In short, most of the options we have-even the options of how we can conceptually grasp our options-are going away. At the same time, the main discourse of one billion people worldwide is being reduced to either a “like” button comment or nothing at all. This is the ultimate in reductionist thinking, and our species unfortunately tends to  manifest binary thought in politics and philosophy through larger than life busts and posters of a Strong Man Leader, the wearing of leather jackboots by an army of chosen followers carrying little notebooks, looking for a lack of conformity, loud and cruel marching music and the enforced quest for an impossible Purity.

This is a big Cosmos, and we small ones, half way between the unknowns smaller than the shortest possible measured thing and the vast size of our seemingly probabilistic bubble of space and time in which we, mobile membranes, squishy, more or less room temperature collections of water, salts and minerals comprise a vanishingly small fraction of that whole by mass, space and time. All we as individual sentients have is something half the size of a coconut to use to grasp that which is, was, or may come to be. What can a small frog in a well understand of astronomy? Possibly not as much as we hope. But maybe more than we can imagine.
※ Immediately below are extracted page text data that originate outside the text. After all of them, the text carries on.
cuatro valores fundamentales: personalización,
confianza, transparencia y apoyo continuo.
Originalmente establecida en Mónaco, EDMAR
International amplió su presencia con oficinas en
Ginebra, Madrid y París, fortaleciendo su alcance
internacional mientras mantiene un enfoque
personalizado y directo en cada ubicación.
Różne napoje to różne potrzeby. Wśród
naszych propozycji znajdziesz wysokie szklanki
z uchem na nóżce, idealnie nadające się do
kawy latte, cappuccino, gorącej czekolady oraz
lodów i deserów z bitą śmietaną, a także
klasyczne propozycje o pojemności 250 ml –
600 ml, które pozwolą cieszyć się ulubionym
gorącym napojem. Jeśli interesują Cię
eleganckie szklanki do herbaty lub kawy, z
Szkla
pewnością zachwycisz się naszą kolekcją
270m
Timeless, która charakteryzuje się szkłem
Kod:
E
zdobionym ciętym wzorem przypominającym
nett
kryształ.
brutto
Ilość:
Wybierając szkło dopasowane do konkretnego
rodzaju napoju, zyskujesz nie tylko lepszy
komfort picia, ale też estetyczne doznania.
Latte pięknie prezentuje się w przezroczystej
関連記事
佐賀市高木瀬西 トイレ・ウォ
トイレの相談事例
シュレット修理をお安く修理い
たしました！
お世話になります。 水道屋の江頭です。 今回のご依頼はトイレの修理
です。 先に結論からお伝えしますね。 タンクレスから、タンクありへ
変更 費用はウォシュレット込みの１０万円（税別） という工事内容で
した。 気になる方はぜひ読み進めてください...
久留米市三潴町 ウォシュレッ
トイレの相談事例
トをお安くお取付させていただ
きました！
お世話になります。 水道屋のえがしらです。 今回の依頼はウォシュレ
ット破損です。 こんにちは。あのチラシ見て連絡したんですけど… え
Within this seemingly random, short dance of life that we are permitted, at least as some of the time crisp experiences of a direct consciousness of Others, some shared flashes of dream, sound, or similar is found to bind us together via small, ordinary miracles.
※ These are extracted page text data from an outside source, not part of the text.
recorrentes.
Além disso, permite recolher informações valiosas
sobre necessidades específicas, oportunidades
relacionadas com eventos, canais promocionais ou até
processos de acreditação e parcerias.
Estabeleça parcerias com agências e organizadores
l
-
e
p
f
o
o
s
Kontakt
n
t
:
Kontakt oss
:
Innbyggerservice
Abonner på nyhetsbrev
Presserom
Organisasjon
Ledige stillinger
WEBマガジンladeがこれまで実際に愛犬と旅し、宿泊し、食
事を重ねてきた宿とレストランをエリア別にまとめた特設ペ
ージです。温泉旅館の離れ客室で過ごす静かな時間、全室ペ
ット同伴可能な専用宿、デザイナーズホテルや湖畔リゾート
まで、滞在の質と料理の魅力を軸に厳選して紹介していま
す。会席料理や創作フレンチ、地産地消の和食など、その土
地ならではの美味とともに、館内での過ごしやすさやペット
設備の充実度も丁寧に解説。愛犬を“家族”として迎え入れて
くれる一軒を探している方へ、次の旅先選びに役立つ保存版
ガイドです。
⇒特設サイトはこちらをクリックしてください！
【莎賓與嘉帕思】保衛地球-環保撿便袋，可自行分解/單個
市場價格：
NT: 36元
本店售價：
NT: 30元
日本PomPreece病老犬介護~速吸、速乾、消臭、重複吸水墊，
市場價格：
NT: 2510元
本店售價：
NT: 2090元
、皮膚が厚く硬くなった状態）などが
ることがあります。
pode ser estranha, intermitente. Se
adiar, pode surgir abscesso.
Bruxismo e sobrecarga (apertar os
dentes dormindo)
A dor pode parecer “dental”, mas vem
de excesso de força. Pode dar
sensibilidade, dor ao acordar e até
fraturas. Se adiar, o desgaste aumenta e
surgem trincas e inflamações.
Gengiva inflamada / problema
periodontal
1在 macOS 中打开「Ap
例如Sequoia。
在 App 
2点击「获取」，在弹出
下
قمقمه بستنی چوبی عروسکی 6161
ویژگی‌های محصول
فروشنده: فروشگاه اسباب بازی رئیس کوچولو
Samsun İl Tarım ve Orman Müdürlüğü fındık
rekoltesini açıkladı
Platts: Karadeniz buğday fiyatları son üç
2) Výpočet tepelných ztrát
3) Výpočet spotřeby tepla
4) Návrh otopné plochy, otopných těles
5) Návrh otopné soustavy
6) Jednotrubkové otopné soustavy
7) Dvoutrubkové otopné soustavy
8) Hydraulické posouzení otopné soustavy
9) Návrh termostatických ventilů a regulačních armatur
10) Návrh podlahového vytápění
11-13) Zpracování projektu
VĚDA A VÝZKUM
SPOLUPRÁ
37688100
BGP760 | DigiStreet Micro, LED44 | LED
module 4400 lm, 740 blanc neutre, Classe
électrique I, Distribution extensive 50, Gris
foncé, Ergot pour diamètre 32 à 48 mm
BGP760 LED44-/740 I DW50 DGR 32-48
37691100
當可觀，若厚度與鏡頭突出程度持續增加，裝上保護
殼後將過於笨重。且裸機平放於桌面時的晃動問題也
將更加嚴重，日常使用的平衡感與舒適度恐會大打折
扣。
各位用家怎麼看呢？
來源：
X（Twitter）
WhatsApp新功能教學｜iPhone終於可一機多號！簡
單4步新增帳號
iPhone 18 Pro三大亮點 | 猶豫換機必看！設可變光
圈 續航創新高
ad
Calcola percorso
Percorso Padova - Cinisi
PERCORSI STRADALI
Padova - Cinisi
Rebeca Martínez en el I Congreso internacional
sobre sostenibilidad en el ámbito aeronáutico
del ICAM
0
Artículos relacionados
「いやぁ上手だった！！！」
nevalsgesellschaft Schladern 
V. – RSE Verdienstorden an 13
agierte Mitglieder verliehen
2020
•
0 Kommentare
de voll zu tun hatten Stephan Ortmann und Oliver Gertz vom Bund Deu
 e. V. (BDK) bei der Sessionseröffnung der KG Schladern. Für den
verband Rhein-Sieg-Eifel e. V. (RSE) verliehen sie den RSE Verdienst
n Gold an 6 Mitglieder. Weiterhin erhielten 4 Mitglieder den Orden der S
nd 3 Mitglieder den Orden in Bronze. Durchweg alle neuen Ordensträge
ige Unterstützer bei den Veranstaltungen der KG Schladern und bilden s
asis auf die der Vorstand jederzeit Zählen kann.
I do not speak of belief or doctrine, but of sparks of experiences and insights flowing from places we cannot really define, receiving knowledge and sometimes comfort, compassion and belonging along the way. Enough to know we are real, we are in a Cosmos where we do not need to be ever alone in Spirit, and that the Little Mysteries can help to enfold us in forever moments. There can be good dreams, and these can often be given form and voices.
Thank all of you, my tasawuuf dindashlar (fellow robed travelers at my side/back on the road of Mysteries)! May it be a good day!
Gordon Cooper


Jamie McMillin said...

Congratulations on your promotion to Grand Archdruid! And thank you for taking the time to post this introduction. It sounds like you have all sorts of interesting research and projects underway.

I look forward to hearing more!

All the best to you,
Jamie McMillin

nwlorax said...

Thank you for that, Jamie! You might want to look at my previous posts in this series. I promise that they shall be written and posted on a more regular schedule now.